DIRECTIONS FOR THIS TASK: Among the entries that follow, how many lines contain the word "debug"? Give the number alone.

= Beginning of Section =

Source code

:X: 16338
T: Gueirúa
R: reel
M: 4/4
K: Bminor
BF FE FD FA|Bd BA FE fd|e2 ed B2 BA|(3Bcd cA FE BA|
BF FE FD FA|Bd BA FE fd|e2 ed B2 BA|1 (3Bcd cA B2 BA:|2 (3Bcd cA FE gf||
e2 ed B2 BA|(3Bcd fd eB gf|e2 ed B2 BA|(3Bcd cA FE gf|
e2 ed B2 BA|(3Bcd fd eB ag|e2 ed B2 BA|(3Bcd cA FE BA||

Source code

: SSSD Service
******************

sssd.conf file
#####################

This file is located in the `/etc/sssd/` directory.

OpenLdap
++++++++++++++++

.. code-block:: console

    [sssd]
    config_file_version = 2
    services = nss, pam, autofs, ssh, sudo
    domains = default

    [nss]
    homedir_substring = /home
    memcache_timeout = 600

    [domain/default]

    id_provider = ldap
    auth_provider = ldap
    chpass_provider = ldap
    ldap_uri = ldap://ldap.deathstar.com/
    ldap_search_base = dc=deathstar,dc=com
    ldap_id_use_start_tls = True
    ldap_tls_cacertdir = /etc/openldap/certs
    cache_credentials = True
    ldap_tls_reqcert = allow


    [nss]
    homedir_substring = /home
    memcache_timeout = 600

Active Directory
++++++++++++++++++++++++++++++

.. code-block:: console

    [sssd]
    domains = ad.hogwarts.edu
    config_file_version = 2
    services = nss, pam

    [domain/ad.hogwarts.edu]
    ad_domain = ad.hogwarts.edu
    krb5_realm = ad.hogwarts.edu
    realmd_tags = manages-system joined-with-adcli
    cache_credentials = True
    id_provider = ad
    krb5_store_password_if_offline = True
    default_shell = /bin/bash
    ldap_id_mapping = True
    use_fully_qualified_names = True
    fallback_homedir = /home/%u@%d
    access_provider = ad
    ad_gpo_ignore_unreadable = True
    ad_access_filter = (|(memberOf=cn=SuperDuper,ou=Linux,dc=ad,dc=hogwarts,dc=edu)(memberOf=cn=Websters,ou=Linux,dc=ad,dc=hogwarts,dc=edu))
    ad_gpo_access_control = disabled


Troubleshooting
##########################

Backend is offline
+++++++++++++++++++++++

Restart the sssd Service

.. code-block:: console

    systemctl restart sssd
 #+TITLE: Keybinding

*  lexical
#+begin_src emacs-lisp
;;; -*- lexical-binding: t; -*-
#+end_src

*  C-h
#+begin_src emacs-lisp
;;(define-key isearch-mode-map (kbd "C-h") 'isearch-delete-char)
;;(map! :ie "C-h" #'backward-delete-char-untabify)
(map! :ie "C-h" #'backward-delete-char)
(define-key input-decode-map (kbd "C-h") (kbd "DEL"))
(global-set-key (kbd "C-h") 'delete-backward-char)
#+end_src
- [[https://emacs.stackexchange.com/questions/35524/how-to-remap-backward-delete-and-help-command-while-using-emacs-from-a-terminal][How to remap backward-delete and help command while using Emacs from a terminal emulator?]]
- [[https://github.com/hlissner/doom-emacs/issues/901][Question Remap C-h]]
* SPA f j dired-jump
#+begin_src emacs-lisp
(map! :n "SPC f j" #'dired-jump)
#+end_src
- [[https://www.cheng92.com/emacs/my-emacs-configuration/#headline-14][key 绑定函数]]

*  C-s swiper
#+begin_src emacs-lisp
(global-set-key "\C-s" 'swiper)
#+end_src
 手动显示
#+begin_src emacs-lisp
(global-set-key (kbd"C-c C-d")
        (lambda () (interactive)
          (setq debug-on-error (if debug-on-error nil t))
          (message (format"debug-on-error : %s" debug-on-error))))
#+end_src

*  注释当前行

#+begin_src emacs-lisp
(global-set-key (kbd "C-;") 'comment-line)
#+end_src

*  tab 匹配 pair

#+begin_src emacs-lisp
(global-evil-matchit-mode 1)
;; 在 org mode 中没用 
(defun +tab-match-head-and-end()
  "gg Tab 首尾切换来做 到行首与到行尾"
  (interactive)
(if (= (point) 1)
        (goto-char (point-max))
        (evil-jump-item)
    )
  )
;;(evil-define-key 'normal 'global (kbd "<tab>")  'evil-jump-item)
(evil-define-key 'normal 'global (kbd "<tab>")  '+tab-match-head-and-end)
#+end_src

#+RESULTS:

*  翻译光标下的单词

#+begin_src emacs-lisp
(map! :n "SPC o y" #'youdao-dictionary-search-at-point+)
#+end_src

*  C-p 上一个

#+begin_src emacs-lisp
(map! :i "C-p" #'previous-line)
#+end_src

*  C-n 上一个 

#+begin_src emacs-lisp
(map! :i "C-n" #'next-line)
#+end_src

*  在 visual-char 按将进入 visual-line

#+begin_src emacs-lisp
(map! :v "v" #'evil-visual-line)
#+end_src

= End of Section =

RESULT FOR THIS TASK: 2